Mfn2 ablation causes an oxidative stress response and eventual neuronal death in the hippocampus and cortex

Research paper by Sirui Jiang, Priya Nandy, Wenzhang Wang, Xiaopin Ma, Jeffrey Hsia, Chunyu Wang, Zhenlian Wang, Mengyue Niu, Sandra L. Siedlak, Sandy Torres, Hisashi Fujioka, Ying Xu, Hyoung-gon Lee, George Perry, Jun Liu, et al.

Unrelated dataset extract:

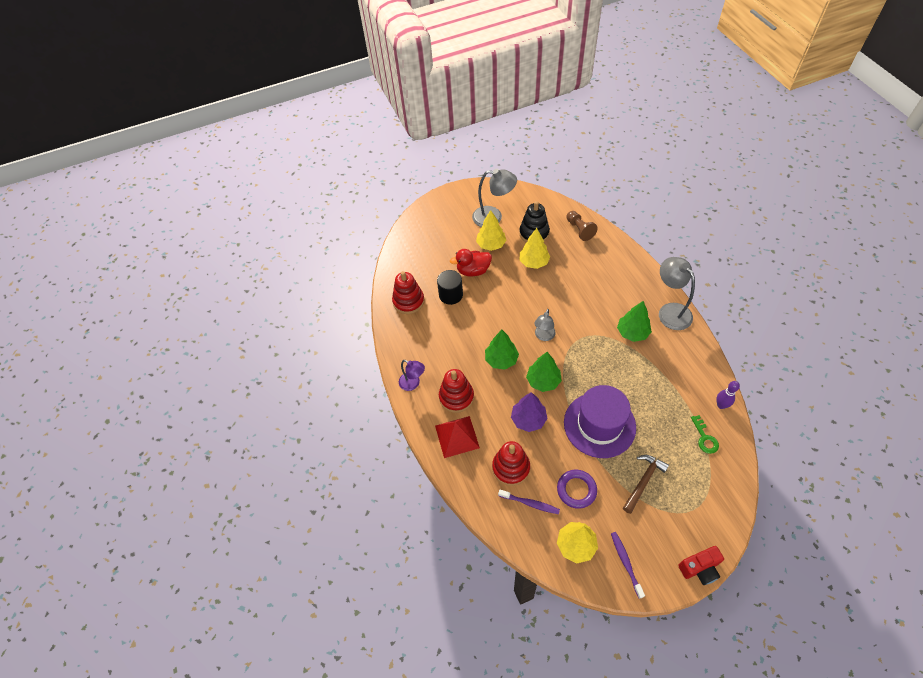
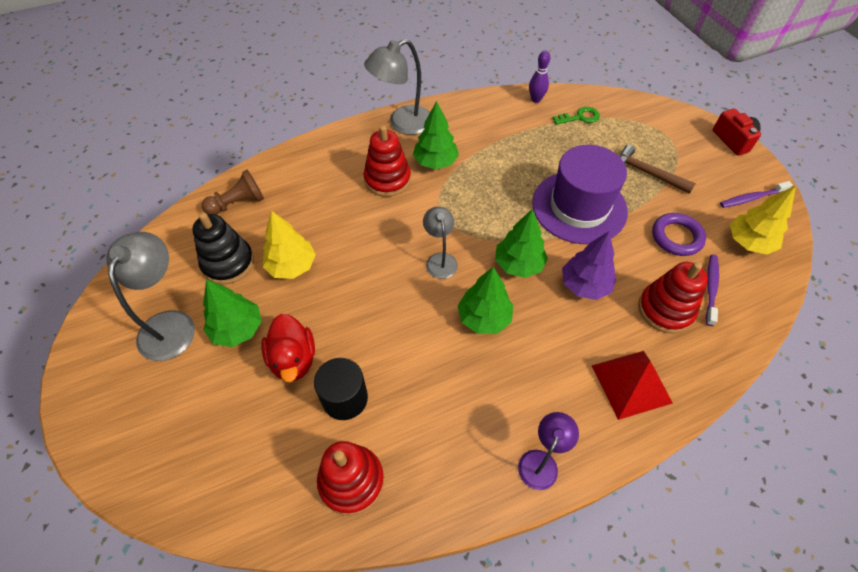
camera: 95 degrees left, 0 degrees up
red stacking toy [439,369,474,413] -> red stacking toy moved to [364,125,411,197]
yellow tree [476,210,506,251] -> green tree [203,279,262,347]
grey lamp [534,309,556,341] -> grey lamp turned 120 degrees counterclockwise [423,207,458,279]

Indexed on: 02 Feb '18Published on: 01 Feb '18Published in: Molecular Neurodegeneration


Mitochondria are the organelles responsible for energy metabolism and have a direct impact on neuronal function and survival. Mitochondrial abnormalities have been well characterized in Alzheimer Disease (AD). It is believed that mitochondrial fragmentation, due to impaired fission and fusion balance, likely causes mitochondrial dysfunction that underlies many aspects of neurodegenerative changes in AD. Mitochondrial fission and fusion proteins play a major role in maintaining the health and function of these important organelles. Mitofusion 2 (Mfn2) is one such protein that regulates mitochondrial fusion in which mutations lead to the neurological disease.To examine whether and how impaired mitochondrial fission/fusion balance causes neurodegeneration in AD, we developed a transgenic mouse model using the CAMKII promoter to knockout neuronal Mfn2 in the hippocampus and cortex, areas significantly affected in AD.Electron micrographs of neurons from these mice show swollen mitochondria with cristae damage and mitochondria membrane abnormalities. Over time the Mfn2 cKO model demonstrates a progression of neurodegeneration via mitochondrial morphological changes, oxidative stress response, inflammatory changes, and loss of MAP2 in dendrites, leading to severe and selective neuronal death. In this model, hippocampal CA1 neurons were affected earlier and resulted in nearly total loss, while in the cortex, progressive neuronal death was associated with decreased cortical size.Overall, our findings indicate that impaired mitochondrial fission and fusion balance can cause many of the neurodegenerative changes and eventual neuron loss that characterize AD in the hippocampus and cortex which makes it a potential target for treatment strategies for AD.